In the song, there is a reference to the Song of Solomon. As my heart felt the pain of truth from this revelation, I felt like I needed to hold up 'time out' hands in order to recover from the burn of HIS word. I needed to be washed again. To leave this old way behind me.

Shortly the song sheets, with lyrics and chords, will be available for download on the website

Thursday, November 12, 2009


I want to extend a huge thank-you to Lou Engle and the interns from The Call Institute for visiting us this past weekend and bringing what they do here to St. L.

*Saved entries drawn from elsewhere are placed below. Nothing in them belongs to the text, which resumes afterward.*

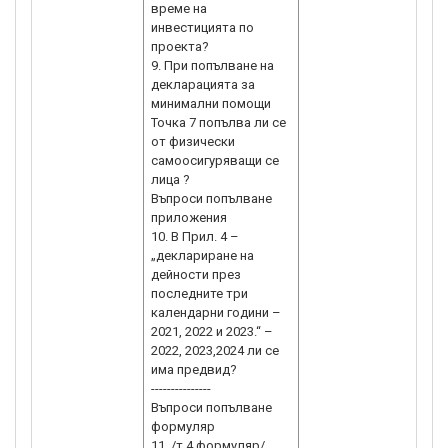
време на
инвестицията по
проекта?
9. При попълване на
декларацията за
минимални помощи
Точка 7 попълва ли се
от физически
самоосигуряващи се
лица ?
Въпроси попълване
приложения
10. В Прил. 4 –
„деклариране на
дейности през
последните три
календарни години –
2021, 2022 и 2023.“ –
2022, 2023,2024 ли се
има предвид?
---------------
Въпроси попълване
формуляр
11. /т.4 формуляр/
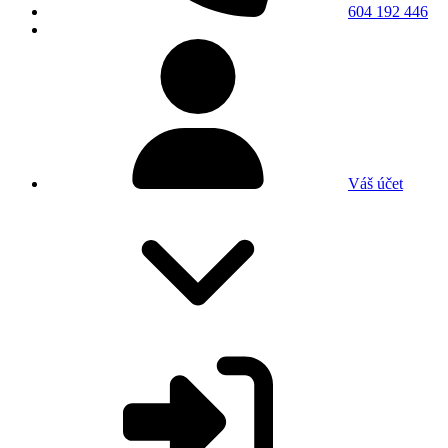
604 192 446
Váš účet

Looking back, the weekend was a big defining point for our House of Prayer. But that was looking back. Looking forward was a completely opposite story. Many of us were very tired and most were beyond weariness. At those times it can be difficult to muster up energy, much less anticipation and enthusiasm. Even the first night kicked off with last minute scrambling as a vote in Congress prompted Lou to call a nationwide conference call - during our conference in St. Louis. So we joined over the phone, while he took the call in another room, but the whole thing ended in the passing of the Stupak Amendment! Hallelujah!

But to our great delight and surprise it was above and beyond even our secret hopes and expectations. It has become very apparent that the personality and identity of our HOP is very kindred to that of Lou Engle. If I can be so bold, it felt like we were corporately called in from tending the flocks to be anointed by the prophet. And today we go back to our work but with our heads a little higher, with clearer eyes and hiding in our hearts the precious humility that HE has seen us all along and knows our name.

Our HOP is small. We host conferences by the skin of our teeth and with some of the hardest working, devoted people I have ever met. But I can say with conviction they are mature believers, experienced in both serving and leading and with some battle scars to show for it. In conversation recently someone quoted from Judges when Gideon says, "I am the least in my family from the least of the tribes."

It can feel that way sometimes. But I want to encourage those who can feel that way - and if you've watched the KC websteam at all lately, this is the theme you'll hear - He calls you Worth It All. And He made you very specifically for His purposes and pleasure.

Well, I hope to post some album art work soon for Further Up, Further In - I just have to ask John to put it in a friendly format, but I'll throw it up and soon as I can. And in the next few weeks I'll be putting up a post per song to give the story of its inception and execution, for those who are interested.

May God richly bless you with wisdom and revelation in the knowledge of His perfect son, Jesus.